(Supplied text)
=== Section Start ===
Nasi lemak has to
be one of the world’s great dishes. Like a thali or a degustation or a salad
bar, it is a single thing that contains multiplicity. How they come together is
what matters and as a diner you are looking out for the harmony that happens with
synthesis. Will this curry go with that pickle? Will the amuse bouche be
referred to in the desert? Will I make the right choice of salad dressing given
that I ordered spaghetti carbonara at Sizzler? All of these are major culinary
questions, no easily given over to whimsy, caprice, or solved simply without
reflection. They all matter for eating. But, with nasi lemak that guesswork is
taken out of it, precisely because you know what you are getting – rice (often
made with coconut), egg, ikan bilis (a little crunchy fried fish), peanuts
(sometimes roasted but often boiled and unsalted), cucumber, a chilli sambal,
and a piece of meat (could be grilled chicken, could be lamb, could be chicken
curry). What matters about nasi lemak is how all these pieces work together,
becoming a kind of team, that is greater than any individual player. Eat any of
these items alone and they may be very boring, but when they combine, it is a
truly sublime dish. In my lifetime, I have eaten many nasi lemak, from trips to
see family in Malaysia and Singapore, to short holidays in Indonesia, to
moments when I am missing home flavours in Philadelphia. It is a go to dish for
me, but that does not mean I love every single one I have. On odd occasions, I
have had a bad one, including at Kuala Lumpur airport (which I claim
responsibility for). I have though eaten very good ones, and, overall, it is
one dish that I simply love to bits. My favourite nasi lemak at the moment is
at a little place behind a suburban car yard in Myaree, south east of
Fremantle. You would never know to go there, but Spice Express is in a dynamic
little hub of activity next to a speciality kimchi shop and a wonderful ramen
place. There is a very big Asian supermarket nearby, and, a sense of community.
Spice Express though is where it is at for me, and, not only for their nasi
lemak but also for their vadai, which comes with some truly great sambar. It is
worth a little trip for, if only to surprise yourself with what is out there.
=== Section End ===
(Extracted records)
=== Section Start ===
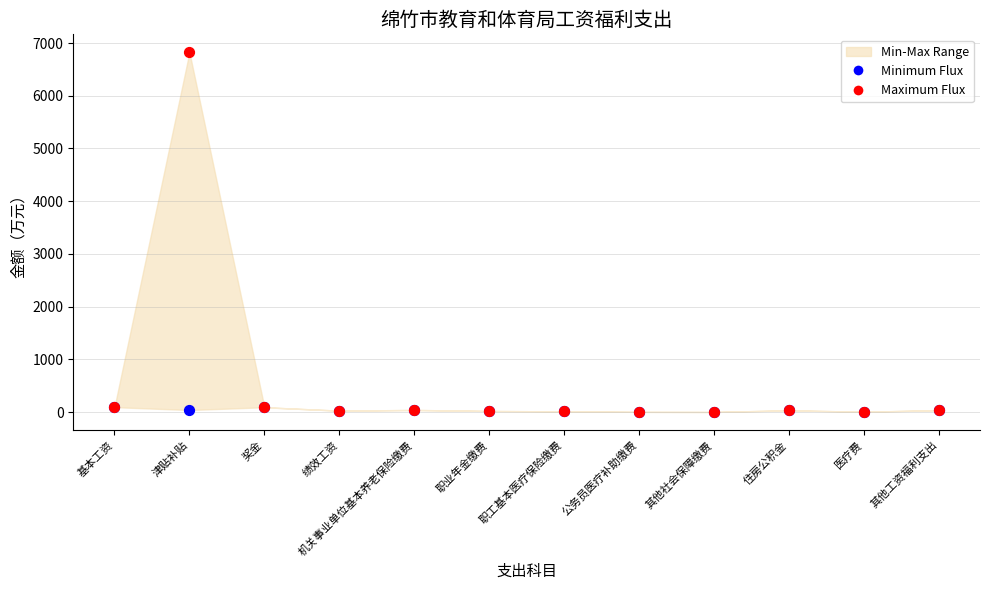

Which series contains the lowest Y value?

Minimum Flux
=== Section End ===
=== Section Start ===
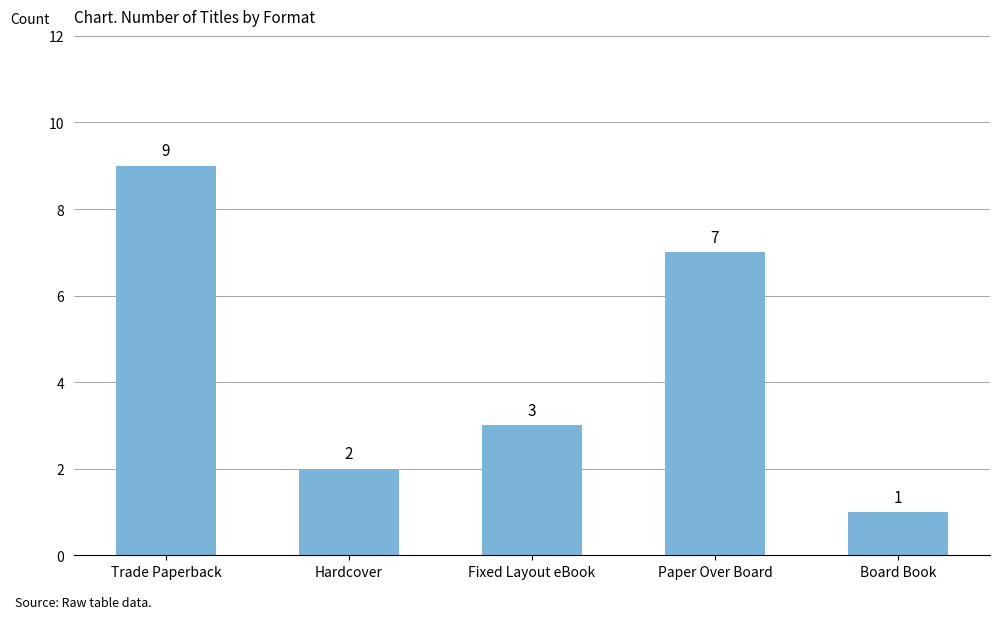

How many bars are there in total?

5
=== Section End ===
(Work order) Copy the nasi lemak text word for word, between "Spice Express though" and "is out there.", inclusive.

(Task output)
Spice Express though is where it is at for me, and, not only for their nasi
lemak but also for their vadai, which comes with some truly great sambar. It is
worth a little trip for, if only to surprise yourself with what is out there.